PROVIDED TEXT:
§

There are some tools, but in general it is easier to do so manually---you can alter the code when the picture doesn't seem to fit in the template, while tools generally can't.
That's the beauty of original HTTP - simplicity. Same as parsing HTML(in the 90s). With HTTPS(S as Secure) it's a whole different story and most programmers use some library.
No, parsing HTTP/1.x is a nightmare and definitely not simple. It wasn't even particularly well defined until 2014 when the original RFCs were modernized, and even now there are bugs reported in HTTP parsers all the time.
Node.js came out in 2009, a full ten years after HTTP/1.1 (RFC 2068) and its original http-parser is rather hard to follow, doesn't conform to the RFCs for performance reasons, and is considered unmaintainable by the author of it's replacement[0]
As for parsing HTML, well go look at how Cloudflare have stumbled[1]
I'm the author of the fastest open source HTTP server. Parsing HTTP 0.9, 1.0, and 1.1 is trivial. It's a walk in the park. It only takes about a hundred lines of code to create a proper O(n) parser. https://github.com/jart/cosmopolitan/blob/0b317523a0875d83d6...
The Joyent HTTP parser used by Node is very good but it's implemented in a way that makes the problem much more complicated than it needs to be. The biggest obstacle with high-performance HTTP message parsing is the case-insensitive string comparison of header field names. Some servers like thttpd do the naive thing and just use a long sequence of strcasecmp() statements. Joyent goes "fast" because it uses callbacks, which effectively punts the problem to the caller, and, for a few select headers which it handles itself, like Content-Length, it uses this really complicated internal "h_matching" thing for doing painstakingly written out hardcoded character compares. Redbean solves the problem by using better computer science: perfect hash tables. Thanks to gperf command. That makes the API itself much more elegant since the parser can not only go faster but return a hash-table like structure where individual headers can be indexed without performing string comparisons.
HTTP/1 is deceptive, because you think "oh, I'll just read RFC 2616, make a state machine, and I'm done!". But then writing a browser-compatible HTTP/1 client is a whole another bag of problems that weren't even documented until recently.
For example, Content-Length isn't just a single header with an integer, like the spec says. You need to support responses with multiple Content-Length headers and comma-separated lists of potentially contradictory lengths, and then perform garbage error-recovery the way Internet Explorer or Chrome did. Getting this wrong will make your client hang, consume garbage, or allow response stuffing.

§

DATA UNDER STUDY:
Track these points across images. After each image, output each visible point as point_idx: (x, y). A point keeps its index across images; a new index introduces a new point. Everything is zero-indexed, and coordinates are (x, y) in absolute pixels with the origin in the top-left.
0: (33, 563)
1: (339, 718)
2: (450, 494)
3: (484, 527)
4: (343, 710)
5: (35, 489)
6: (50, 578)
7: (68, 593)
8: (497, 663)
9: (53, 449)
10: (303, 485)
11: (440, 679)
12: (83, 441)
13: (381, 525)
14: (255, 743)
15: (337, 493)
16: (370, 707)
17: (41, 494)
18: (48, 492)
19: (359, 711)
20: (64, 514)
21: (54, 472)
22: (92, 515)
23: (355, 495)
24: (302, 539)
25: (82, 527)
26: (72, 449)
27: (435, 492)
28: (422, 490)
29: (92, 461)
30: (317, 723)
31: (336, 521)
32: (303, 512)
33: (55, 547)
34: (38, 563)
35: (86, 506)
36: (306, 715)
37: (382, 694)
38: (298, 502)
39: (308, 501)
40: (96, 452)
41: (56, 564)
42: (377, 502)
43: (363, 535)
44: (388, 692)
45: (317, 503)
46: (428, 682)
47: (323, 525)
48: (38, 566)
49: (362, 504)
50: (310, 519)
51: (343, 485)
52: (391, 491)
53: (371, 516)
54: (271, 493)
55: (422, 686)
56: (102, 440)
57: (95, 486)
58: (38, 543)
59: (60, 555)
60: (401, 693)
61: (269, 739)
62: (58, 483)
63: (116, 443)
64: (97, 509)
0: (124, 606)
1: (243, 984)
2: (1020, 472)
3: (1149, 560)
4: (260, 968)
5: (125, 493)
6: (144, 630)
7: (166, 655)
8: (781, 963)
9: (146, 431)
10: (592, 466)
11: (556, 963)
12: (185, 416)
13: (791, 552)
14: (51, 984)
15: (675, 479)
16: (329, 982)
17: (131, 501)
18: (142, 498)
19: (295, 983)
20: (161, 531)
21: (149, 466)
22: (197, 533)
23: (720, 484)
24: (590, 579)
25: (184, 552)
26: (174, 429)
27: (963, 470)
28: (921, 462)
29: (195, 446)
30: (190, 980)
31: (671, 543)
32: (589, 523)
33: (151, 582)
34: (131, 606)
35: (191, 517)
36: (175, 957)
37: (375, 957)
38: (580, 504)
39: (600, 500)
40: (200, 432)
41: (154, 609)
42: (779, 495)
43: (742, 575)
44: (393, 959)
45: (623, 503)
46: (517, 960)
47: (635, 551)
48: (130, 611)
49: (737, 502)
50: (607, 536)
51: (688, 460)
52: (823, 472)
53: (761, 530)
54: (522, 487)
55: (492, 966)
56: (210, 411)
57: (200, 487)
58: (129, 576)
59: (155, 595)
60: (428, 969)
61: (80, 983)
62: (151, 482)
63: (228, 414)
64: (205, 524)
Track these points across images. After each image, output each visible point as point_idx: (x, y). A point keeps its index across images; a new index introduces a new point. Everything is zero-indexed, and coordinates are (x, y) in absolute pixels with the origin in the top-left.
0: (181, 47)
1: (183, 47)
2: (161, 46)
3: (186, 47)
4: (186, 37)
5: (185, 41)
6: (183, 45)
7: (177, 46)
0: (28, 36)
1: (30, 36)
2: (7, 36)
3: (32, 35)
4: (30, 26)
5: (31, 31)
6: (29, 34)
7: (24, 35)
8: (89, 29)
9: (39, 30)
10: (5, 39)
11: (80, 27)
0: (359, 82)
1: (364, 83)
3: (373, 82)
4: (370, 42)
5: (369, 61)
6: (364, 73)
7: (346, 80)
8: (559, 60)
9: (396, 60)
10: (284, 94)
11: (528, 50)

§

QUESTIONS:
A. In the thread on HTTP parsing, what command does the author credit for Redbean's perfect hash tables?
B. Please pick up the thread on HTTP parsing after its last sentence and keep it going.
You won't need the records for anything here.

ANSWERS TO THE PROBLEMS:
A. The gperf command.

B.
Multiple responses, especially with chunked encodings, are really really hard to get right. Even more so when you have to be able to resume downloads due to socket instability.
>I'm the author of the fastest open source HTTP server
Okay, I'll bite: What are you talking about? Fastest under what conditions, using what measurements? What is the project, and where is the analysis? EDIT: you probably mean redbean (https://redbean.dev/) - the source of which is, oddly, embedded within cosmopolitan. However the question about analysis stands.
Messages per second, latency, footprint, name it. Particularly if it's gzip encoded. See https://youtu.be/1ZTRb-2DZGs?t=717 I'm working on giving redbean the fastest https serving too. Recently I've been helping to make the strongest elliptic curves go 3x faster.
You seem to have written a glorious series of interlocking hacks which yields a small, tight, simple, fast, portable, useful nugget of functionality in a single file. Bravo.
I really like it and will attempt to use it for something real. However, I fear that even this bit of magic doesn't address the central problem of our time, which is software distribution. I believe that the web has solved that problem, and although the web is currently abused by central power, and webapps tend to be thin, animated protocol viewers, it doesn't have to be that way. You've created/discovered a local (maybe global, given real-world limits) minima of what a binary executable can be, but this only finds the minima of the pain of traditional software distribution, but doesn't eliminate it.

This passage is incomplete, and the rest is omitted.